The thing that made it stick: in our test suite, an emitted XError on a path we claim to support is a failure. We couldn’t accept silent drops as the test contract anymore. Every silent drop became a real bug, surfaced immediately instead of accumulating into hour-long debugging detours later.

Day 10 was the sweep. We went through the dispatcher and every handler:

Window-taking handlers (22 of them) routed through validateWindow to emit BadWindow on unknown window IDs.
GC-taking handlers (13 of them) routed through validateGC to emit BadGC.
Drawable validators on CopyArea, GetGeometry, ClearArea, and PolyText to emit BadDrawable when the target isn’t a window or pixmap we know.
Atom, font, pixmap, and cursor validation on the remaining handlers.
The unknown-opcode dispatcher finally emitting BadRequest instead of silently dropping.
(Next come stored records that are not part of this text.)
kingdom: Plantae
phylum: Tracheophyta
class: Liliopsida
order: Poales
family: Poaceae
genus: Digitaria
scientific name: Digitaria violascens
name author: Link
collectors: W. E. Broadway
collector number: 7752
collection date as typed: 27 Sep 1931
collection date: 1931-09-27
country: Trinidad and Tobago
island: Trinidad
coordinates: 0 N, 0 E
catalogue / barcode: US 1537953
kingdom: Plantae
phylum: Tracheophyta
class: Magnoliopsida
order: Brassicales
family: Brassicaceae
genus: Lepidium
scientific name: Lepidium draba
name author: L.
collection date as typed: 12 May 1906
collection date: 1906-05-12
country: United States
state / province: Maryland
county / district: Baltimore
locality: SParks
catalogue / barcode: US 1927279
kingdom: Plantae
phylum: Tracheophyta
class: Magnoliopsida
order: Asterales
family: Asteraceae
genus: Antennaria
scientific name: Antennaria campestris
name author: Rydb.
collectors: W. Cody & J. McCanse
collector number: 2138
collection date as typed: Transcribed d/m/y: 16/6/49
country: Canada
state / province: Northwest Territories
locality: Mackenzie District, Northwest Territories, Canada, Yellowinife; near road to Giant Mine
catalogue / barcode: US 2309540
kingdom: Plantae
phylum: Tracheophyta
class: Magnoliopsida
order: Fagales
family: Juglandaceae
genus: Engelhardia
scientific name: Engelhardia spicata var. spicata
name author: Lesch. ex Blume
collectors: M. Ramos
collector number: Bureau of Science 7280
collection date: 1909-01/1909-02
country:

About forty silent-drop bugs surfaced and closed during the sweep itself. Some were “we never implemented this opcode” (easy). Some were “we implemented this but the validation was wrong, and the wrong path was silent” (a few hours each). The ones that surfaced over the following weeks, as we ran more clients, were the harder ones — places where Motif or Xt depended on a specific spec-defined behavior that we’d been faking, and the fake-success had been hiding the actual missing implementation.

The principle, which keeps coming back across this project: silent lies cost more in debugging time than they save in velocity. The lie short-circuits the spec-defined error path, which is where 30 years of toolkit maturity already lives. Whatever you save by not implementing the proper error case, you pay back tenfold when a client misbehaves silently for reasons you can’t trace. The same theme shows up in Lift, don’t intellectualize : when you’re tempted to take a shortcut around 30-year-old infrastructure, the shortcut is usually a trap.

One important nuance the policy made explicit. Lying on the wire is OK if the lie is documented as a lie. The project keeps a SHORTCUTS.md file as the active ledger of currently-justified lies, each with a “what real looks like” exit plan. The XError-honesty policy didn’t outlaw lying. It made lying a deliberate ledgered choice instead of a default. Lies without that contract became bugs. Lies with the contract are a tactical pause we plan to undo. That distinction is what kept the policy from killing velocity outright on first-week code.

Whether the policy was your idea or mine: probably doesn’t matter that much. The thing the project is better for is that one of us said it out loud on Day 9 , and we acted on it together.